• Job item: Reproduce each line of the following material exactly, omitting the images.
Given data Block Start
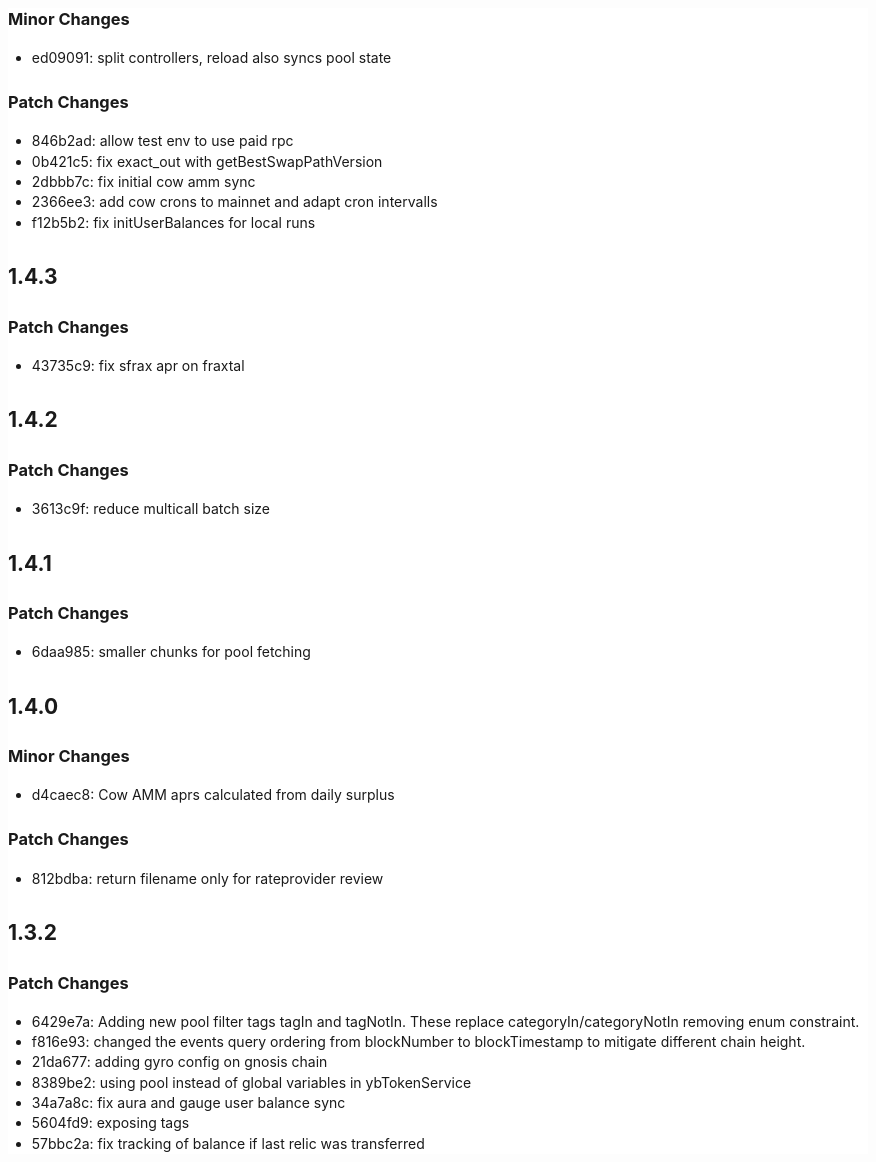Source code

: ### Minor Changes

-   ed09091: split controllers, reload also syncs pool state

### Patch Changes

-   846b2ad: allow test env to use paid rpc
-   0b421c5: fix exact_out with getBestSwapPathVersion
-   2dbbb7c: fix initial cow amm sync
-   2366ee3: add cow crons to mainnet and adapt cron intervalls
-   f12b5b2: fix initUserBalances for local runs

## 1.4.3

### Patch Changes

-   43735c9: fix sfrax apr on fraxtal

## 1.4.2

### Patch Changes

-   3613c9f: reduce multicall batch size

## 1.4.1

### Patch Changes

-   6daa985: smaller chunks for pool fetching

## 1.4.0

### Minor Changes

-   d4caec8: Cow AMM aprs calculated from daily surplus

### Patch Changes

-   812bdba: return filename only for rateprovider review

## 1.3.2

### Patch Changes

-   6429e7a: Adding new pool filter tags tagIn and tagNotIn. These replace categoryIn/categoryNotIn removing enum constraint.
-   f816e93: changed the events query ordering from blockNumber to blockTimestamp to mitigate different chain height.
-   21da677: adding gyro config on gnosis chain
-   8389be2: using pool instead of global variables in ybTokenService
-   34a7a8c: fix aura and gauge user balance sync
-   5604fd9: exposing tags
-   57bbc2a: fix tracking of balance if last relic was transferred
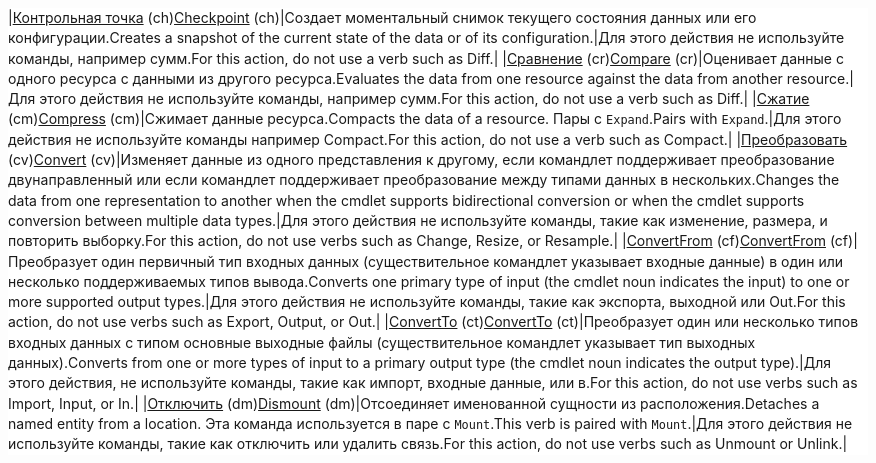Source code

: |<span data-ttu-id="9381a-304">[Контрольная точка](/dotnet/api/System.Management.Automation.VerbsData.Checkpoint) (ch)</span><span class="sxs-lookup"><span data-stu-id="9381a-304">[Checkpoint](/dotnet/api/System.Management.Automation.VerbsData.Checkpoint) (ch)</span></span>|<span data-ttu-id="9381a-305">Создает моментальный снимок текущего состояния данных или его конфигурации.</span><span class="sxs-lookup"><span data-stu-id="9381a-305">Creates a snapshot of the current state of the data or of its configuration.</span></span>|<span data-ttu-id="9381a-306">Для этого действия не используйте команды, например сумм.</span><span class="sxs-lookup"><span data-stu-id="9381a-306">For this action, do not use a verb such as Diff.</span></span>|
|<span data-ttu-id="9381a-307">[Сравнение](/dotnet/api/System.Management.Automation.VerbsData.Compare) (cr)</span><span class="sxs-lookup"><span data-stu-id="9381a-307">[Compare](/dotnet/api/System.Management.Automation.VerbsData.Compare) (cr)</span></span>|<span data-ttu-id="9381a-308">Оценивает данные с одного ресурса с данными из другого ресурса.</span><span class="sxs-lookup"><span data-stu-id="9381a-308">Evaluates the data from one resource against the data from another resource.</span></span>|<span data-ttu-id="9381a-309">Для этого действия не используйте команды, например сумм.</span><span class="sxs-lookup"><span data-stu-id="9381a-309">For this action, do not use a verb such as Diff.</span></span>|
|<span data-ttu-id="9381a-310">[Сжатие](/dotnet/api/System.Management.Automation.VerbsData.Compress) (cm)</span><span class="sxs-lookup"><span data-stu-id="9381a-310">[Compress](/dotnet/api/System.Management.Automation.VerbsData.Compress) (cm)</span></span>|<span data-ttu-id="9381a-311">Сжимает данные ресурса.</span><span class="sxs-lookup"><span data-stu-id="9381a-311">Compacts the data of a resource.</span></span> <span data-ttu-id="9381a-312">Пары с `Expand`.</span><span class="sxs-lookup"><span data-stu-id="9381a-312">Pairs with `Expand`.</span></span>|<span data-ttu-id="9381a-313">Для этого действия не используйте команды например Compact.</span><span class="sxs-lookup"><span data-stu-id="9381a-313">For this action, do not use a verb such as Compact.</span></span>|
|<span data-ttu-id="9381a-314">[Преобразовать](/dotnet/api/System.Management.Automation.VerbsData.Convert) (cv)</span><span class="sxs-lookup"><span data-stu-id="9381a-314">[Convert](/dotnet/api/System.Management.Automation.VerbsData.Convert) (cv)</span></span>|<span data-ttu-id="9381a-315">Изменяет данные из одного представления к другому, если командлет поддерживает преобразование двунаправленный или если командлет поддерживает преобразование между типами данных в нескольких.</span><span class="sxs-lookup"><span data-stu-id="9381a-315">Changes the data from one representation to another when the cmdlet supports bidirectional conversion or when the cmdlet supports conversion between multiple data types.</span></span>|<span data-ttu-id="9381a-316">Для этого действия не используйте команды, такие как изменение, размера, и повторить выборку.</span><span class="sxs-lookup"><span data-stu-id="9381a-316">For this action, do not use verbs such as Change, Resize, or Resample.</span></span>|
|<span data-ttu-id="9381a-317">[ConvertFrom](/dotnet/api/System.Management.Automation.VerbsData.ConvertFrom) (cf)</span><span class="sxs-lookup"><span data-stu-id="9381a-317">[ConvertFrom](/dotnet/api/System.Management.Automation.VerbsData.ConvertFrom) (cf)</span></span>|<span data-ttu-id="9381a-318">Преобразует один первичный тип входных данных (существительное командлет указывает входные данные) в один или несколько поддерживаемых типов вывода.</span><span class="sxs-lookup"><span data-stu-id="9381a-318">Converts one primary type of input (the cmdlet noun indicates the input) to one or more supported output types.</span></span>|<span data-ttu-id="9381a-319">Для этого действия не используйте команды, такие как экспорта, выходной или Out.</span><span class="sxs-lookup"><span data-stu-id="9381a-319">For this action, do not use verbs such as Export, Output, or Out.</span></span>|
|<span data-ttu-id="9381a-320">[ConvertTo](/dotnet/api/System.Management.Automation.VerbsData.ConvertTo) (ct)</span><span class="sxs-lookup"><span data-stu-id="9381a-320">[ConvertTo](/dotnet/api/System.Management.Automation.VerbsData.ConvertTo) (ct)</span></span>|<span data-ttu-id="9381a-321">Преобразует один или несколько типов входных данных с типом основные выходные файлы (существительное командлет указывает тип выходных данных).</span><span class="sxs-lookup"><span data-stu-id="9381a-321">Converts from one or more types of input to a primary output type (the cmdlet noun indicates the output type).</span></span>|<span data-ttu-id="9381a-322">Для этого действия, не используйте команды, такие как импорт, входные данные, или в.</span><span class="sxs-lookup"><span data-stu-id="9381a-322">For this action, do not use verbs such as Import, Input, or In.</span></span>|
|<span data-ttu-id="9381a-323">[Отключить](/dotnet/api/System.Management.Automation.VerbsData.Dismount) (dm)</span><span class="sxs-lookup"><span data-stu-id="9381a-323">[Dismount](/dotnet/api/System.Management.Automation.VerbsData.Dismount) (dm)</span></span>|<span data-ttu-id="9381a-324">Отсоединяет именованной сущности из расположения.</span><span class="sxs-lookup"><span data-stu-id="9381a-324">Detaches a named entity from a location.</span></span> <span data-ttu-id="9381a-325">Эта команда используется в паре с `Mount`.</span><span class="sxs-lookup"><span data-stu-id="9381a-325">This verb is paired with `Mount`.</span></span>|<span data-ttu-id="9381a-326">Для этого действия не используйте команды, такие как отключить или удалить связь.</span><span class="sxs-lookup"><span data-stu-id="9381a-326">For this action, do not use verbs such as Unmount or Unlink.</span></span>|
Given data Block End
• Written response:
Source code

: ### Minor Changes

-   ed09091: split controllers, reload also syncs pool state

### Patch Changes

-   846b2ad: allow test env to use paid rpc
-   0b421c5: fix exact_out with getBestSwapPathVersion
-   2dbbb7c: fix initial cow amm sync
-   2366ee3: add cow crons to mainnet and adapt cron intervalls
-   f12b5b2: fix initUserBalances for local runs

## 1.4.3

### Patch Changes

-   43735c9: fix sfrax apr on fraxtal

## 1.4.2

### Patch Changes

-   3613c9f: reduce multicall batch size

## 1.4.1

### Patch Changes

-   6daa985: smaller chunks for pool fetching

## 1.4.0

### Minor Changes

-   d4caec8: Cow AMM aprs calculated from daily surplus

### Patch Changes

-   812bdba: return filename only for rateprovider review

## 1.3.2

### Patch Changes

-   6429e7a: Adding new pool filter tags tagIn and tagNotIn. These replace categoryIn/categoryNotIn removing enum constraint.
-   f816e93: changed the events query ordering from blockNumber to blockTimestamp to mitigate different chain height.
-   21da677: adding gyro config on gnosis chain
-   8389be2: using pool instead of global variables in ybTokenService
-   34a7a8c: fix aura and gauge user balance sync
-   5604fd9: exposing tags
-   57bbc2a: fix tracking of balance if last relic was transferred
Source code

: |<span data-ttu-id="9381a-304">[Контрольная точка](/dotnet/api/System.Management.Automation.VerbsData.Checkpoint) (ch)</span><span class="sxs-lookup"><span data-stu-id="9381a-304">[Checkpoint](/dotnet/api/System.Management.Automation.VerbsData.Checkpoint) (ch)</span></span>|<span data-ttu-id="9381a-305">Создает моментальный снимок текущего состояния данных или его конфигурации.</span><span class="sxs-lookup"><span data-stu-id="9381a-305">Creates a snapshot of the current state of the data or of its configuration.</span></span>|<span data-ttu-id="9381a-306">Для этого действия не используйте команды, например сумм.</span><span class="sxs-lookup"><span data-stu-id="9381a-306">For this action, do not use a verb such as Diff.</span></span>|
|<span data-ttu-id="9381a-307">[Сравнение](/dotnet/api/System.Management.Automation.VerbsData.Compare) (cr)</span><span class="sxs-lookup"><span data-stu-id="9381a-307">[Compare](/dotnet/api/System.Management.Automation.VerbsData.Compare) (cr)</span></span>|<span data-ttu-id="9381a-308">Оценивает данные с одного ресурса с данными из другого ресурса.</span><span class="sxs-lookup"><span data-stu-id="9381a-308">Evaluates the data from one resource against the data from another resource.</span></span>|<span data-ttu-id="9381a-309">Для этого действия не используйте команды, например сумм.</span><span class="sxs-lookup"><span data-stu-id="9381a-309">For this action, do not use a verb such as Diff.</span></span>|
|<span data-ttu-id="9381a-310">[Сжатие](/dotnet/api/System.Management.Automation.VerbsData.Compress) (cm)</span><span class="sxs-lookup"><span data-stu-id="9381a-310">[Compress](/dotnet/api/System.Management.Automation.VerbsData.Compress) (cm)</span></span>|<span data-ttu-id="9381a-311">Сжимает данные ресурса.</span><span class="sxs-lookup"><span data-stu-id="9381a-311">Compacts the data of a resource.</span></span> <span data-ttu-id="9381a-312">Пары с `Expand`.</span><span class="sxs-lookup"><span data-stu-id="9381a-312">Pairs with `Expand`.</span></span>|<span data-ttu-id="9381a-313">Для этого действия не используйте команды например Compact.</span><span class="sxs-lookup"><span data-stu-id="9381a-313">For this action, do not use a verb such as Compact.</span></span>|
|<span data-ttu-id="9381a-314">[Преобразовать](/dotnet/api/System.Management.Automation.VerbsData.Convert) (cv)</span><span class="sxs-lookup"><span data-stu-id="9381a-314">[Convert](/dotnet/api/System.Management.Automation.VerbsData.Convert) (cv)</span></span>|<span data-ttu-id="9381a-315">Изменяет данные из одного представления к другому, если командлет поддерживает преобразование двунаправленный или если командлет поддерживает преобразование между типами данных в нескольких.</span><span class="sxs-lookup"><span data-stu-id="9381a-315">Changes the data from one representation to another when the cmdlet supports bidirectional conversion or when the cmdlet supports conversion between multiple data types.</span></span>|<span data-ttu-id="9381a-316">Для этого действия не используйте команды, такие как изменение, размера, и повторить выборку.</span><span class="sxs-lookup"><span data-stu-id="9381a-316">For this action, do not use verbs such as Change, Resize, or Resample.</span></span>|
|<span data-ttu-id="9381a-317">[ConvertFrom](/dotnet/api/System.Management.Automation.VerbsData.ConvertFrom) (cf)</span><span class="sxs-lookup"><span data-stu-id="9381a-317">[ConvertFrom](/dotnet/api/System.Management.Automation.VerbsData.ConvertFrom) (cf)</span></span>|<span data-ttu-id="9381a-318">Преобразует один первичный тип входных данных (существительное командлет указывает входные данные) в один или несколько поддерживаемых типов вывода.</span><span class="sxs-lookup"><span data-stu-id="9381a-318">Converts one primary type of input (the cmdlet noun indicates the input) to one or more supported output types.</span></span>|<span data-ttu-id="9381a-319">Для этого действия не используйте команды, такие как экспорта, выходной или Out.</span><span class="sxs-lookup"><span data-stu-id="9381a-319">For this action, do not use verbs such as Export, Output, or Out.</span></span>|
|<span data-ttu-id="9381a-320">[ConvertTo](/dotnet/api/System.Management.Automation.VerbsData.ConvertTo) (ct)</span><span class="sxs-lookup"><span data-stu-id="9381a-320">[ConvertTo](/dotnet/api/System.Management.Automation.VerbsData.ConvertTo) (ct)</span></span>|<span data-ttu-id="9381a-321">Преобразует один или несколько типов входных данных с типом основные выходные файлы (существительное командлет указывает тип выходных данных).</span><span class="sxs-lookup"><span data-stu-id="9381a-321">Converts from one or more types of input to a primary output type (the cmdlet noun indicates the output type).</span></span>|<span data-ttu-id="9381a-322">Для этого действия, не используйте команды, такие как импорт, входные данные, или в.</span><span class="sxs-lookup"><span data-stu-id="9381a-322">For this action, do not use verbs such as Import, Input, or In.</span></span>|
|<span data-ttu-id="9381a-323">[Отключить](/dotnet/api/System.Management.Automation.VerbsData.Dismount) (dm)</span><span class="sxs-lookup"><span data-stu-id="9381a-323">[Dismount](/dotnet/api/System.Management.Automation.VerbsData.Dismount) (dm)</span></span>|<span data-ttu-id="9381a-324">Отсоединяет именованной сущности из расположения.</span><span class="sxs-lookup"><span data-stu-id="9381a-324">Detaches a named entity from a location.</span></span> <span data-ttu-id="9381a-325">Эта команда используется в паре с `Mount`.</span><span class="sxs-lookup"><span data-stu-id="9381a-325">This verb is paired with `Mount`.</span></span>|<span data-ttu-id="9381a-326">Для этого действия не используйте команды, такие как отключить или удалить связь.</span><span class="sxs-lookup"><span data-stu-id="9381a-326">For this action, do not use verbs such as Unmount or Unlink.</span></span>|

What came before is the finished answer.